Workshops are free, but participants must register beforehand. For more information about each workshop, and to register, head to the CITL Workshop Details and Resources page.

And remember that CITL is at the Scholarly Commons Monday – Friday, 10 AM – 4 PM.You can always request a consultation, or walk-in.

“Fact Check Yourself Before You Fact Wreck Yourself”: A Primer on Information Literacy Resources

We have all fallen for fake news at some point in our lives and we can all learn skills to help prevent that from happening again. Technology can change our world for the better and help us combat the problem of fake news. Facebook and Google are increasingly incorporating fact checking and ways to see if sources are verified into their platforms, and we even have Illinois students working hard to solve the problem of fake news in social media from a technological perspective.

Snopes, Politifact, and Washington Post Fact Checker, are all great places to start. Plus, Snopes for example, has pulled pranks to make sure you aren’t too reliant on one source, which may sound bad but they want you to remain skeptical of all sources, and not become too dependent on one source.

However,  it’s more important to really learn that just because something sounds like it could be true does not mean that it isn’t complete baloney. My friend Jesse E., a playwright based in New York City, came up with a clever saying to think about before sharing any news stories on social media: “Fact check yourself before you fact wreck yourself”. Overall, you need to attain a certain level of information literacy.

What is information literacy?

  • Critically thinking about your sources of information, where they come from, and why they were created.
    • Even when that requires extra effort
      • Even when you are just scrolling through headlines on social media

How old is this problem?

Older than you may think!

The first fake photograph, was created in 1840 by Hippolyte Bayard, an early pioneer of photography. Specifically, in his Self-Portrait as a Drowned Man — a very meta demonstration of his photography process — he claimed he was a photography pioneer who committed suicide over getting overlooked for Daguerre and his Daguerrotype.
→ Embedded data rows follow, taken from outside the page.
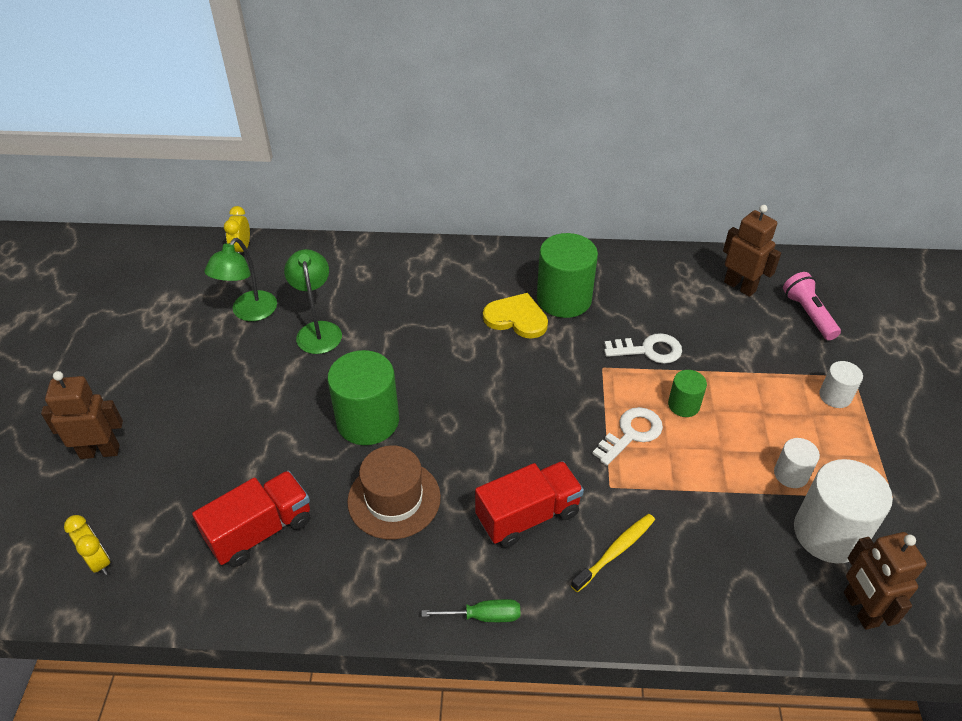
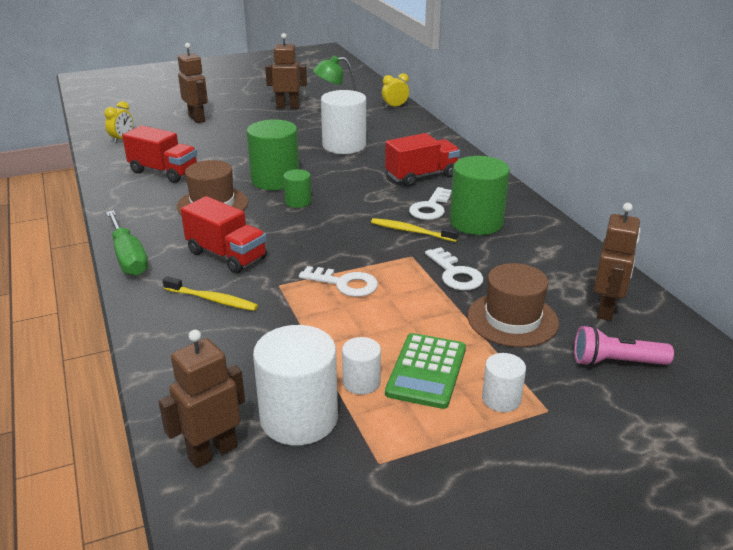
camera: 65 degrees right, 15 degrees down
green lamp [284,249,342,354] -> white cylinder [321,90,366,154]
green screwdriver [421,599,520,622] -> green screwdriver [106,210,148,276], size x1.68
yellow heart [483,293,548,339] -> white key [409,187,452,220]
green cylinder [668,370,707,417] -> green cylinder moved to [284,169,312,208]
pink flashlight [783,272,841,340] -> pink flashlight turned 135 degrees counterclockwise [574,326,674,366]
none -> brown robot [265,33,307,109]
none -> yellow toothbrush [371,218,459,242]
none -> red truck [385,133,460,187]
none -> green calculator [385,333,466,409]
none -> brown hat [468,263,559,347]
And of course feel free to debate or suggest more media literacy must reads in the comments!

What else hasn’t changed?

Statistics are still hard and people do crazy things with numbers all the time. Luckily, you can get a good overview of statistics and common errors here through our small but mighty non-circulating collection of stats books. And don’t be afraid to ask your wildest stats questions to our experts here!
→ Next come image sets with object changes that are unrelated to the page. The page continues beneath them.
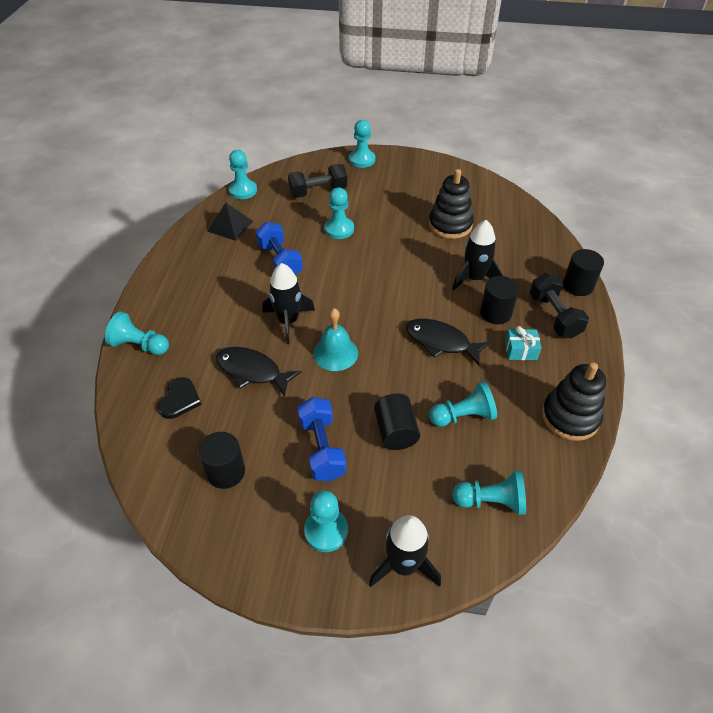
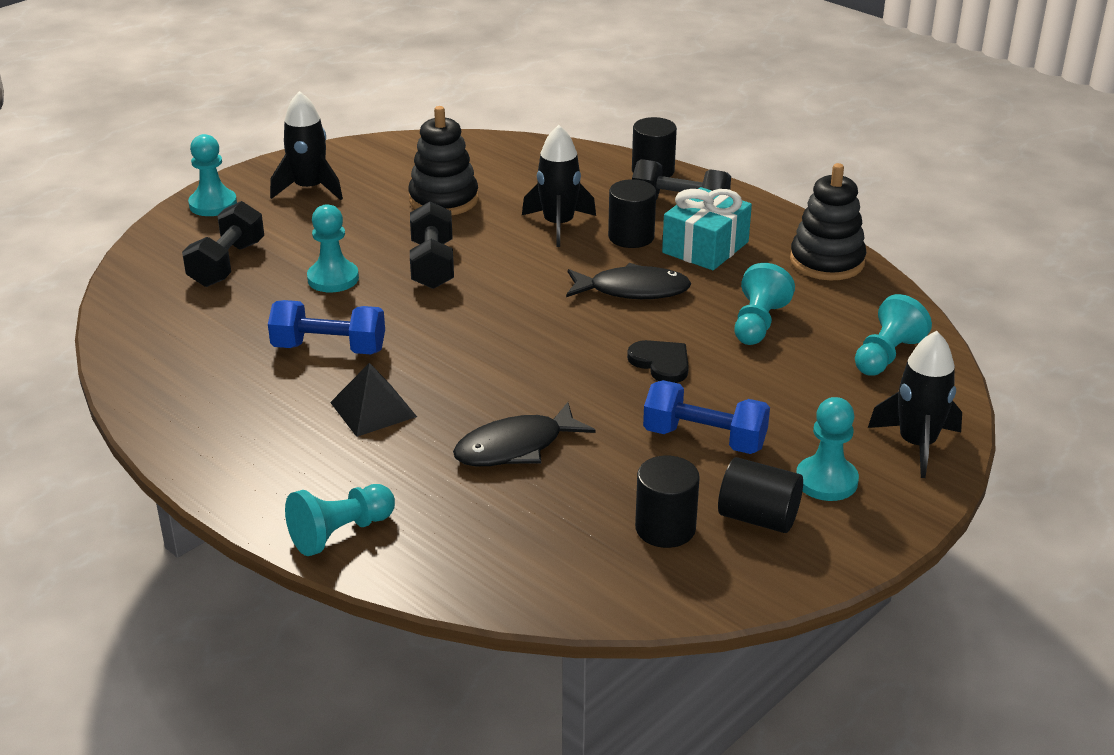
camera: 55 degrees left, 15 degrees down
black heart [158,377,201,419] -> black heart moved to [627,340,689,383]
black pyramid [207,203,253,241] -> black pyramid moved to [330,363,417,437]
turquoise pawn [229,150,257,199] -> none
black rocket [263,263,315,344] -> black rocket moved to [270,91,343,200]
turquoise bell [313,308,358,371] -> none
black cylinder [374,393,420,450] -> black cylinder moved to [718,457,803,533]
black fish [406,318,491,365] -> black fish turned 150 degrees counterclockwise [566,263,691,299]
turquoise gift [505,326,541,360] -> turquoise gift [662,187,752,270], size x1.73
none -> black dumbbell [410,201,454,289]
Interested in becoming more information literate or helping your students become more information literate?

Digital Zombies

Inspired by Max Brooks’ World War Z, “Digital Zombies” is a hybrid online and in person information literacy scavenger hunt where players learn about and eventually make their own fake historical sources. This resource was created by history and information science researchers based in California and Ontario originally for students in the University of California system, but easily adapted to other locales.

“Sleeping with the Enemy: Wikipedia in the College Classroom.”

This provocatively titled article focuses on research done at Lycoming College, where professors decided to confront Wikipedia and online source use issues in a creative way, by having students actually write their own Wikipedia articles. This study shows a great way to get students interested in how sources are created and contribute to a source that the public often relies on for general reference information.

A great journalism LibGuide from FIU chock full of good tips can be found here at http://libguides.fiu.edu/c.php?g=626398&p=4374383 for those who enjoy LibGuides.

The Programming Librarian (ALA) has also recently put out a list of fake news fighting resources!

And of course our very own information literacy information portal!

SourceLab is a course sequence and digital history initiative here on campus!

And remember, Scholarly Commons is a great place to begin your quest for the truth!